Figure b is a side view viewed from the axial direction, Figure b is a side cross-sectional view,
As shown in the bottom view in FIG. It fits loosely into the side surface of the quartz tube 6 at the part and becomes detachable. Further, the opening 10c' is extended to the side surface portion 10b to form a cutout portion 10c. According to the present invention, since convection of outside air is prevented from flowing into the reaction vessel, the warpage of the semiconductor substrate and the Qss
This has the significant advantage of preventing the increase in That is, the warpage causes a decrease in pattern accuracy due to poor press contact of the mask during photolithography, as an example, and fine patterning is impaired. Also, the increase in Qss is MOS−
Damages the electrical characteristics of FETs and MOS-ICs. The present invention has reduced the variation in Vth value in an example of a MOS IC from the conventional ±0.36v to ±0.12v. Next, according to the shape of the lid according to the present invention, when it is fitted onto the end of the quartz tube of the gas phase reaction vessel as shown in FIG. 6, the moving rod 9 can be easily inserted. Also the 7th
As shown in the figure, since the angle (θ) for moving the rod up and down can be widely tolerated, the rod will not break even if the installation height of the reaction container is considerably different from the height of the operator of the moving rod. It has advantages such as easy operation.

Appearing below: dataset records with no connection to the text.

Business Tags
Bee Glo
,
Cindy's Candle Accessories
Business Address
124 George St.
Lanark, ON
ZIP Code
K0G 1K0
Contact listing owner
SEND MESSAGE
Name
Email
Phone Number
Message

[Brief explanation of the drawing]

Figure 1 is a cross-sectional view of a part of a MOS-FET, Figure 2 is a cross-sectional view of a part of a semiconductor substrate vapor phase reaction device, and Figure 3 is a cross-sectional view for explaining the operation of the device shown in Figure 2. , FIG. 4 is a side cross-sectional view for explaining a gas phase reactor according to an embodiment of the present invention, and FIG. 5 is a side view showing a part of the lid in FIG. 4. FIG. , Figure b is a side sectional view, Figure c is a bottom view, and Figures 6 and 7 are perspective views for explaining the present invention. Note that the same reference numerals in the drawings indicate the same or corresponding parts, respectively. 6... Quartz tube (reaction vessel), 8... Semiconductor substrate, 9... Rod for moving semiconductor substrate support jig, 10
... Lid body, 10a ... Plane part, 10b ... Side part, 10c ... Cutout part.

Claims (1)

[Claims] 1. A heat-resistant gas phase reaction vessel having a gas outlet at one end and closed with a lid at the other end, a heating means surrounding the reaction vessel, and a semiconductor substrate support jig placed within the reaction vessel. In a semiconductor substrate reactor equipped with a reaction gas introduction part for introducing a reaction gas for performing a gas phase reaction on a semiconductor substrate, the lid has a flat part and a lid extending from the flat part at the periphery of the flat part. At least a part of the side surface part loosely fits into and closes the open end of the reaction vessel, and has an opening provided in the flat part through which a semiconductor substrate support jig is passed. 1. A gas phase reaction device for a semiconductor substrate, characterized in that the semiconductor substrate has a cutout portion extending to a side surface.